Review of Full Metal Alchemist (Vol 2)


The second volume of Full Metal Alchemist continues the adventures of Edward and Al, two brothers who are searching for a way to restore their bodies, which were damaged after a failed attempt to bring their mother back from the dead. During the botched attempt at human transmutation Edward lost an arm and a leg, which have since been replaced by cybernetic prosthetics, whilst Al has had to substitute his missing body with a hollow suit of armor. Leading on from the opening volume that focused mainly on the Elric brothers, using their alchemic talents to help the downtrodden, this second book begins to expand the story and introduce the series’ colorful supporting cast.

Volume two kicks things off with Edward visiting Shou Tucker, a fellow state alchemist who specializes in creating chimeras by splicing two animals together. Shou rose to prominence after using alchemy to produce a chimera that could understand human speech. Unfortunately for him the creature passed away and he has since been unable to recreate the experiment. This opening chapter to book two sees Ed delve into Shou’s research notes, hoping to find a way of adapting Tucker’s bio-alchemy to repair his missing limbs. Meanwhile Al spends his free time playing with Shou’s adorable daughter and pet dog, totally oblivious to Tucker’s fragile state of mind.

State alchemists are expected to present an annual report to their superiors detailing the progress of their research. With the report deadline looming Shou is no closer to replicating the process that produced a talking chimera, leaving him in real danger that his research funding will be cut. It’s a harrowing prospect for a single parent who could well find himself out on the street penniless. What subsequently transpires is one of the most tragic things I have ever read in a manga, although it must be said that I found the anime adaptation to be more distressing as we get to spend more time with the characters affected by the story’s events.

The next two chapters signal the entrance of an Ishbalan named Scar (who gets his name from the cross shaped markings on his face.) State Alchemists decimated the Ishbalan people in an earlier war so Scar has taken it upon himself to go on a one-man crusade of vengeance. Using a bastardized form of alchemy, Scar is able to destroy anything he gets his hands on. He has been using this technique to murder a series of alchemists and poor Edward is next on his hit list. When the two clash Edward only manages to get away thanks to the timely intervention of Major Armstrong – a comedic beefcake who likes to tear off his uniform, when in combat, to showoff rippling musculature that would put Arnie to shame.

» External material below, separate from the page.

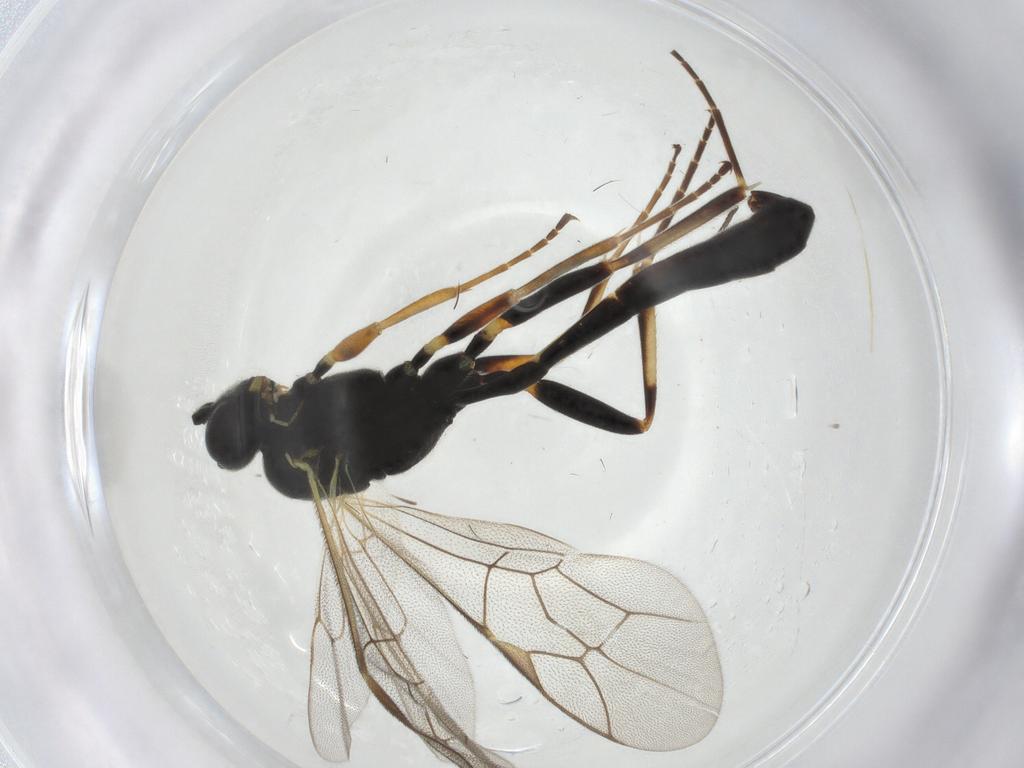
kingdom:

Edward doesn’t escape from the scrap with Scar unscathed however and literally needs a hand to patch up his injuries. His auto mail arm was wrecked in the battle so he is forced to head back to his hometown, where his mechanic is based, for repairs. Along the way he encounters Dr Marko, a former state alchemist who deserted the army out of disgust at the atrocities he was ordered to commit during the Ishbalan conflict. Dr Marko may well hold the secrets to developing a Philosopher’s Stone, which could help the Elrics reclaim their lost bodies, but the question is can Edward convince the doctor that he won’t use the stone for less noble endeavors once he creates it?

This second installment of the Full Metal Alchemist manga proves to be even better than the first book. The story is getting into full swing with some solid world building that gives the reader a good sense of how things operate in the FMA universe. Although the first chapter concludes with an emotional gut punch things never get overly grim thanks to the comedic banter between the cast. The Scar segments are packed with exciting action and although things slow down in the final chapter, the writer kept my interest with more tidbits of information concerning the trio of black clad antagonists that briefly appeared in the last book. What are they scheming and where does the triad’s female get her elongated nails, that rival Freddie Krueger’s claws, pedicured? I guess we’ll have to wait until volume three to find out.